The National Comprehensive Cancer Network (NCCN) guidelines have been a very valuable resource for practicing oncologists for 15 years. These guidelines are based on recommendations of expert faculty panels for each subspecialty, and are being updated regularly based on newly published practice-changing data. They are intended primarily to summarize scientific evidence, formulate best practice recommendations, and reduce variations in care.

Public and private health insurers commonly use these guidelines and compendia to support reimbursement decisions. What is unclear, however, is the actual proportion of physicians who follow these evidence-based cancer treatment algorithms.

The decision for a particular patient is indeed complex and multifactorial—from comorbidities, to convenience factors (eg, travel distance, oral vs infusion), to insurance issues. Looking at the NCCN database or other longitudinal studies, such as the National LymphoCare study, it appears striking how patterns of care remain heterogeneous across the board. This has implications for population studies, finding historical controls for comparison, and potentially affects the ability to enroll patients on clinical trials. Though the NCCN guidelines represent a great effort to streamline patterns of care in oncology, they typically offer a range of options that are considered acceptable for each cancer and episode of care. On the other hand, they do not incorporate nonclinical factors, such as treatment cost, expected patient out-of-pocket financial burden, or cost effectiveness, into the guidelines development process. The rapidly rising cost of cancer care is not sustainable, with an estimated price tag of $128 billion in 2014 and current projections of a 46% increase in cancer incidence over the next 20 years. In addition, a huge portion of the money spent in cancer is in the form of empiric palliative care during the last few months of a patient’s life.

Unfortunately, patients and physicians often have very little advanced knowledge about copayments for chemotherapeutics or supportive medications, which might vary among states and carriers. Further, many US oncologists are unaware of the varying total costs associated with one chemotherapy regimen versus another.

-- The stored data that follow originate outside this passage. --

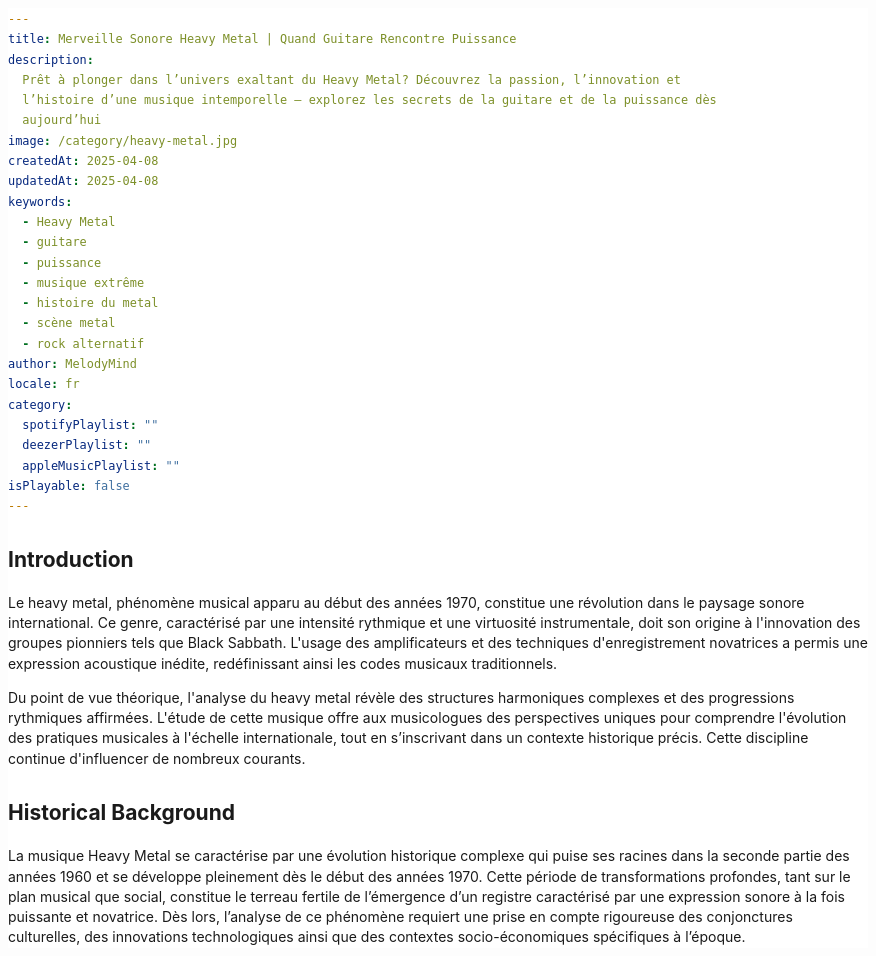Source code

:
 ```yaml
---
title: Merveille Sonore Heavy Metal | Quand Guitare Rencontre Puissance
description:
  Prêt à plonger dans l’univers exaltant du Heavy Metal? Découvrez la passion, l’innovation et
  l’histoire d’une musique intemporelle – explorez les secrets de la guitare et de la puissance dès
  aujourd’hui
image: /category/heavy-metal.jpg
createdAt: 2025-04-08
updatedAt: 2025-04-08
keywords:
  - Heavy Metal
  - guitare
  - puissance
  - musique extrême
  - histoire du metal
  - scène metal
  - rock alternatif
author: MelodyMind
locale: fr
category:
  spotifyPlaylist: ""
  deezerPlaylist: ""
  appleMusicPlaylist: ""
isPlayable: false
---
```


## Introduction

Le heavy metal, phénomène musical apparu au début des années 1970, constitue une révolution dans le
paysage sonore international. Ce genre, caractérisé par une intensité rythmique et une virtuosité
instrumentale, doit son origine à l'innovation des groupes pionniers tels que Black Sabbath. L'usage
des amplificateurs et des techniques d'enregistrement novatrices a permis une expression acoustique
inédite, redéfinissant ainsi les codes musicaux traditionnels.

Du point de vue théorique, l'analyse du heavy metal révèle des structures harmoniques complexes et
des progressions rythmiques affirmées. L'étude de cette musique offre aux musicologues des
perspectives uniques pour comprendre l'évolution des pratiques musicales à l'échelle internationale,
tout en s’inscrivant dans un contexte historique précis. Cette discipline continue d'influencer de
nombreux courants.

## Historical Background

La musique Heavy Metal se caractérise par une évolution historique complexe qui puise ses racines
dans la seconde partie des années 1960 et se développe pleinement dès le début des années 1970.
Cette période de transformations profondes, tant sur le plan musical que social, constitue le
terreau fertile de l’émergence d’un registre caractérisé par une expression sonore à la fois
puissante et novatrice. Dès lors, l’analyse de ce phénomène requiert une prise en compte rigoureuse
des conjonctures culturelles, des innovations technologiques ainsi que des contextes
socio-économiques spécifiques à l’époque.
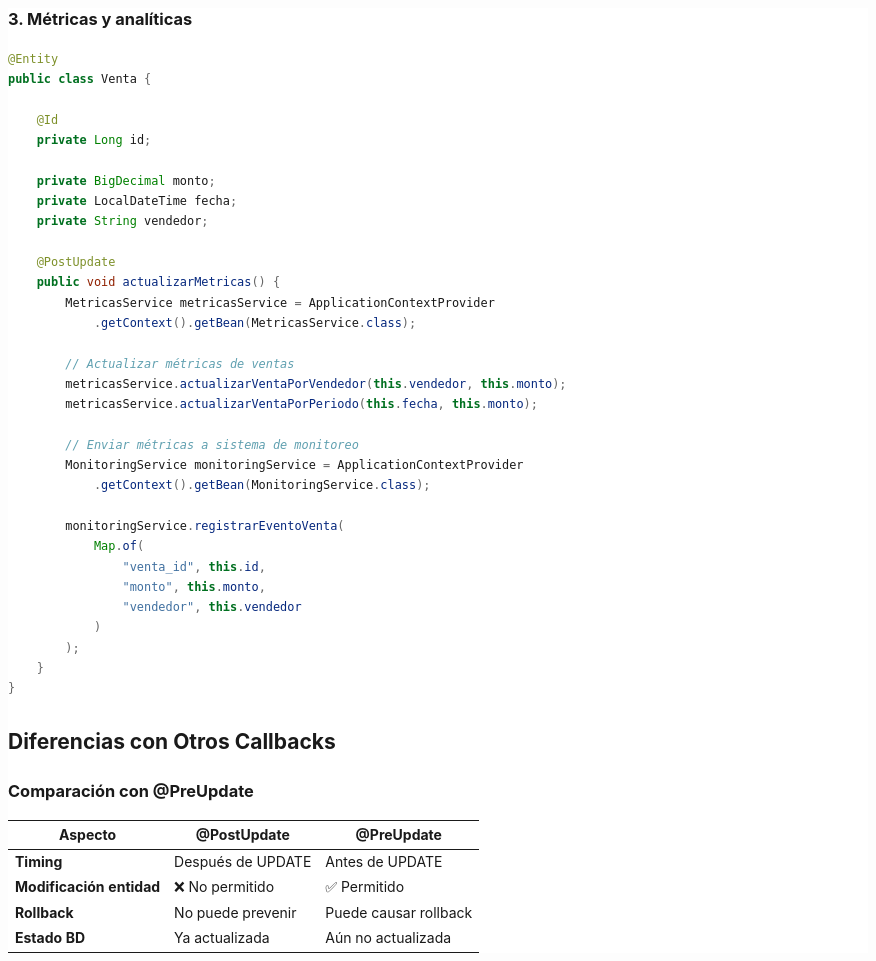 ### 3. Métricas y analíticas

```java
@Entity
public class Venta {
    
    @Id
    private Long id;
    
    private BigDecimal monto;
    private LocalDateTime fecha;
    private String vendedor;
    
    @PostUpdate
    public void actualizarMetricas() {
        MetricasService metricasService = ApplicationContextProvider
            .getContext().getBean(MetricasService.class);
        
        // Actualizar métricas de ventas
        metricasService.actualizarVentaPorVendedor(this.vendedor, this.monto);
        metricasService.actualizarVentaPorPeriodo(this.fecha, this.monto);
        
        // Enviar métricas a sistema de monitoreo
        MonitoringService monitoringService = ApplicationContextProvider
            .getContext().getBean(MonitoringService.class);
        
        monitoringService.registrarEventoVenta(
            Map.of(
                "venta_id", this.id,
                "monto", this.monto,
                "vendedor", this.vendedor
            )
        );
    }
}
```

## Diferencias con Otros Callbacks

### Comparación con @PreUpdate

| Aspecto | @PostUpdate | @PreUpdate |
|---------|-------------|------------|
| **Timing** | Después de UPDATE | Antes de UPDATE |
| **Modificación entidad** | ❌ No permitido | ✅ Permitido |
| **Rollback** | No puede prevenir | Puede causar rollback |
| **Estado BD** | Ya actualizada | Aún no actualizada |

For each tumor type and phase of care, there are several options available within the NCCN guidelines deemed acceptable, as they provide similar clinical benefit. However, the treatment options can vary widely in terms of cost. Some analyses have shown a cost variation for 6 months of therapy ranging from under $1,000.00 to more than $57,000.00 for the same reported median overall survival! Moving forward, the incorporation of cost information into guideline development will help increase awareness of the economic implications of routine clinical decision making and reduce the financial burden of cancer treatment on patients and society. Choosing the best option for a patient with cost in mind will definitely become part of the responsibility of caregivers.

On the other hand, we need to make sure that by factoring in cost, we do not compromise patient outcomes. Measuring the outcome for every episode of care is the answer and outcomes should be monitored collectively for optimum results. This would also help categorize—based on priority and success—the many options that have accumulated over time as part of the NCCN guidelines. Finally, the NCCN guidelines do not address in detail the prognostic stratification of patients. Integrating methods to stratify patients based on the ultimate— and evolving—clinical and molecular relevant prognostic markers would certainly help refine oncology treatment algorithms into reliable evidence-based medicine recommendations.

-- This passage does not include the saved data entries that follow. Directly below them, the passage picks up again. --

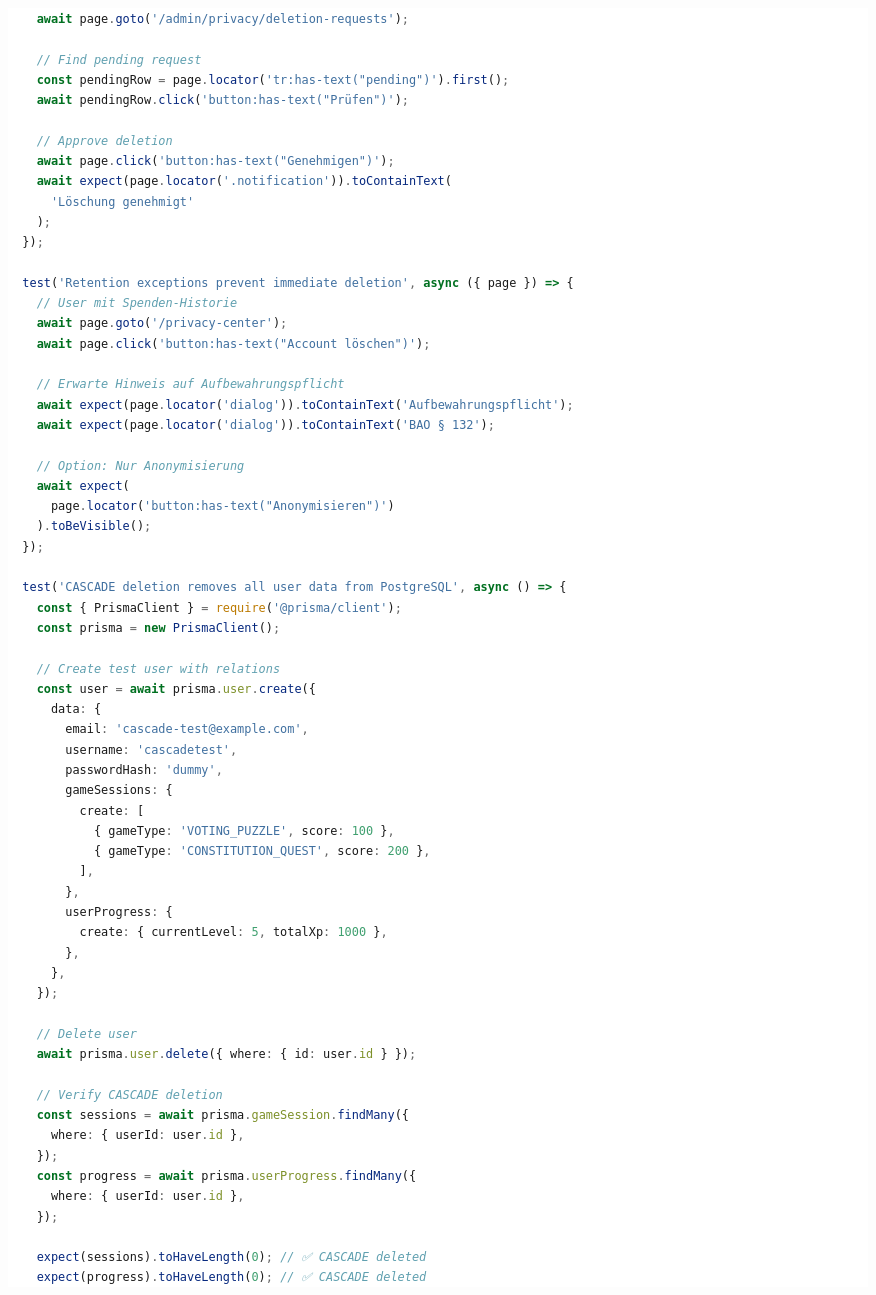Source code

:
 ```typescript
    await page.goto('/admin/privacy/deletion-requests');

    // Find pending request
    const pendingRow = page.locator('tr:has-text("pending")').first();
    await pendingRow.click('button:has-text("Prüfen")');

    // Approve deletion
    await page.click('button:has-text("Genehmigen")');
    await expect(page.locator('.notification')).toContainText(
      'Löschung genehmigt'
    );
  });

  test('Retention exceptions prevent immediate deletion', async ({ page }) => {
    // User mit Spenden-Historie
    await page.goto('/privacy-center');
    await page.click('button:has-text("Account löschen")');

    // Erwarte Hinweis auf Aufbewahrungspflicht
    await expect(page.locator('dialog')).toContainText('Aufbewahrungspflicht');
    await expect(page.locator('dialog')).toContainText('BAO § 132');

    // Option: Nur Anonymisierung
    await expect(
      page.locator('button:has-text("Anonymisieren")')
    ).toBeVisible();
  });

  test('CASCADE deletion removes all user data from PostgreSQL', async () => {
    const { PrismaClient } = require('@prisma/client');
    const prisma = new PrismaClient();

    // Create test user with relations
    const user = await prisma.user.create({
      data: {
        email: 'cascade-test@example.com',
        username: 'cascadetest',
        passwordHash: 'dummy',
        gameSessions: {
          create: [
            { gameType: 'VOTING_PUZZLE', score: 100 },
            { gameType: 'CONSTITUTION_QUEST', score: 200 },
          ],
        },
        userProgress: {
          create: { currentLevel: 5, totalXp: 1000 },
        },
      },
    });

    // Delete user
    await prisma.user.delete({ where: { id: user.id } });

    // Verify CASCADE deletion
    const sessions = await prisma.gameSession.findMany({
      where: { userId: user.id },
    });
    const progress = await prisma.userProgress.findMany({
      where: { userId: user.id },
    });

    expect(sessions).toHaveLength(0); // ✅ CASCADE deleted
    expect(progress).toHaveLength(0); // ✅ CASCADE deleted
```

The development of more rationale therapeutics will translate into clinical benefit and improve drug development by focusing on more homogeneous subsets of patients. Oncology is undergoing unprecedented changes with more than 3800 new drugs in the pipeline (mostly targeted therapies) and a growing understanding of and access to the molecular diversity of cancer (the expanding role of molecular diagnostics).

The NCCN guidelines were a first step toward reasoning care in oncology. We now need to embrace the rapid ongoing changes as we evolve toward rationalizing care instead of rationed care. We owe this to our field, our patients, and our society.